Le pays est très peuplé, avec six à huit millions
d'habitants, et surtout très riche tant sur le plan agricole
que sur le plan industriel. Les Italiens du nord pratiquent une
agriculture irriguée, notamment à Pavie, connue aussi
pour son industrie drapière. Les banquiers italiens sont
présents partout en Europe. La richesse de l’Italie
se double paradoxalement d’une faiblesse politique. Il n’existe
pas d’unité politique au sein de la péninsule
italienne qui abrite de nombreux états d’importance
variable (royaume de Naples, républiques de Venise, de Gênes,
de Florence, état du Pape, duché de Milan, etc.).
L’Italie devient donc une proie tentante pour les puissances
européennes que constituent la France et l’Espagne.
Ces deux pays vont s’affronter sauvagement pour la domination
de l’Italie. L’aventure italienne des rois de France
commence avec Charles VIII en 1494, lorsqu’il décide
de récupérer ce qu’il estime être son
héritage reçu à la mort de René d’Anjou
: le Royaume de Naples.
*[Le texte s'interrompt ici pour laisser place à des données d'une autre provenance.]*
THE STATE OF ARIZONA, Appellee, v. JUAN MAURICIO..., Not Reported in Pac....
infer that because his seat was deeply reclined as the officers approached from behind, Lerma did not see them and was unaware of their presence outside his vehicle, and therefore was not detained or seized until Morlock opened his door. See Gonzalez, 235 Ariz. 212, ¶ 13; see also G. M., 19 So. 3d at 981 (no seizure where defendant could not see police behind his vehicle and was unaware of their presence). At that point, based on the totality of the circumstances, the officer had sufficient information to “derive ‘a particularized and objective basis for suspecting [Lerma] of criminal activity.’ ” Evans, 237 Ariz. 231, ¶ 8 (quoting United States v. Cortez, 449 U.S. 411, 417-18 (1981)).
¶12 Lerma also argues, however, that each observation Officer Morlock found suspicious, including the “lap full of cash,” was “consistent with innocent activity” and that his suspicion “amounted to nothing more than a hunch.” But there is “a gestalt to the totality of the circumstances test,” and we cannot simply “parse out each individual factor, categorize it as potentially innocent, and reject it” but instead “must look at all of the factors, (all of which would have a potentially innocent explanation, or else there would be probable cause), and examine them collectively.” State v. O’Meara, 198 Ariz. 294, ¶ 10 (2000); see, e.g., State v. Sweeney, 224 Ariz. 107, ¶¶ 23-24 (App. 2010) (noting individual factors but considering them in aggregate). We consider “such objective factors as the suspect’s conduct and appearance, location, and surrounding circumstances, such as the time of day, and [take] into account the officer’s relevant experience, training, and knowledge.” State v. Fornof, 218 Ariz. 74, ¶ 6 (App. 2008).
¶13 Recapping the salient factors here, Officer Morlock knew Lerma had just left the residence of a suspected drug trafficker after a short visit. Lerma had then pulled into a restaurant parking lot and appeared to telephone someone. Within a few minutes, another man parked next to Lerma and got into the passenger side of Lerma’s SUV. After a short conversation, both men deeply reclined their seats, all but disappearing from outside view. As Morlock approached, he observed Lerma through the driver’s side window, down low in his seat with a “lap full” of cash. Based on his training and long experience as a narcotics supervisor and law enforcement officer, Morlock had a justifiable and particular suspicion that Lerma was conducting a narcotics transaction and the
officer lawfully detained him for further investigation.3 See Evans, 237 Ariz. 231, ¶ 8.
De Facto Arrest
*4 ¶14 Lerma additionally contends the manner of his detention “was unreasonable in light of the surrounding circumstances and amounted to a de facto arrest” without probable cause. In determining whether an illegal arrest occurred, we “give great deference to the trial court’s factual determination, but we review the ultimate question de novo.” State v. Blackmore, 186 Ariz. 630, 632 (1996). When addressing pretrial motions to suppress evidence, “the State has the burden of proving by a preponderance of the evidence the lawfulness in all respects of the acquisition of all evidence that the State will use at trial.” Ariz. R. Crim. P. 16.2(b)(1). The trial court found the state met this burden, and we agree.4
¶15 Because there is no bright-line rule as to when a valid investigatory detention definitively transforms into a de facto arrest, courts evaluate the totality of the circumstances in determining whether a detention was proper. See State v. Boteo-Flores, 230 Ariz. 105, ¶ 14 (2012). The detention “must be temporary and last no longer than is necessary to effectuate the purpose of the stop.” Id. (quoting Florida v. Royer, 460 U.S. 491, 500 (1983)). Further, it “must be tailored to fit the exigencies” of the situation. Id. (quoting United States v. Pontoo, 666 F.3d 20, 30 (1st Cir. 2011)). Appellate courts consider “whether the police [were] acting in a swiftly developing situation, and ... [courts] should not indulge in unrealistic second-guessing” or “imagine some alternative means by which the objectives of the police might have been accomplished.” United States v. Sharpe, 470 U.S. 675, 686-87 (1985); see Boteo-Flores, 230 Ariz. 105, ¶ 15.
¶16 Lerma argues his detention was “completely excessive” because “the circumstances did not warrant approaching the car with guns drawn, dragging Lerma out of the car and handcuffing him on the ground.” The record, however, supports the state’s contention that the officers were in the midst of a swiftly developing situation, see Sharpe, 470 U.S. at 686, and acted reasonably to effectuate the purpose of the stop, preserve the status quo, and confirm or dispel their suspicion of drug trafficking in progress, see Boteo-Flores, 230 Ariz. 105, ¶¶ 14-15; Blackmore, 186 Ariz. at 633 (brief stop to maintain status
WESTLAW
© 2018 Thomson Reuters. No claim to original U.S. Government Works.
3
Il organise une expédition qui,
au départ, semble réussir puisque Naples est conquise
le 22 février 1495. La victoire des Français inquiète
tant qu’une ligue s’organise afin de lutter contre
la domination française en Italie avec Venise, le pape,
l’Espagne, l’Empereur et le duché de Milan.
Le roi de France doit faire retraite rapidement, il évite
de justesse la destruction de ses forces à la bataille de
Fornoue (6 juillet 1495). La première expédition
française en Italie débouche donc sur un échec.

La
capture de François
Ier, point d'orgue d'une défaite cuisante.
Tapisserie du XVIème siècle fabriquée à Bruxelles
d'après un carton de Bernard van Orley. Naples,
musée Capodimonte.
(© Collection Roger-Viollet)
A la mort de Charles VIII (1498),
Louis XII, son successeur, reprend ses prétentions sur le Royaume de Naples. Il a aussi des
vues sur le duché de Milan car sa grand-mère,
Valentina Visconti descend de Gian Galeazzo , premier
duc de Milan.
En 1499, Louis XII pénètre en Italie et entre à Milan
qui se rend sans combattre. Il n’en reste pas là et
entreprend la conquête du royaume de Naples avec l’aide
de l’Espagne. Les deux alliés se brouillent très
vite. Au départ les combats sont surtout des escarmouches.
Louis XII finit par être éjecté de Naples.
Il se réconcilie avec les Espagnols et s’allie avec
l’empereur Maximilien et le pape Jules II (ligue de Cambrai)
en 1508 afin de combattre Venise. Les Français remportent
une belle victoire sur les troupes vénitiennes à Agnadel,
en 1509. Après cette victoire, la trop grande puissance
de Louis XII en Italie inquiète le pape qui organise une
Sainte Ligue avec les Vénitiens, les Espagnols, les Suisses
et le roi d’Angleterre. Gaston de Foix, à la tête
des troupes françaises, bat les troupes de la Ligue lors
de la bataille de Ravenne, le 11 avril 1512, où il perd
la vie. Victoire sans lendemain, car les Français sont chassés
peu après de Lombardie. Louis XII tente en 1513 de reprendre
le Milanais mais les Suisses infligent à ses troupes une
sévère défaite à Novare. Il doit faire
face aussi à des menaces sur les frontières de son
royaume au nord et à l’est. Les guerres d’Italie
deviennent un conflit pour la domination de l’Europe. Louis
XII arrive par la diplomatie à faire la paix avec le pape,
le roi d’Angleterre et le roi d’Espagne. Il ne se calme
pas pour autant et prépare une nouvelle aventure italienne
lorsqu’il meurt en 1515.
François Ier, époux de la fille de Louis XII, devient
roi et comme ses prédécesseurs, rêve d’Italie.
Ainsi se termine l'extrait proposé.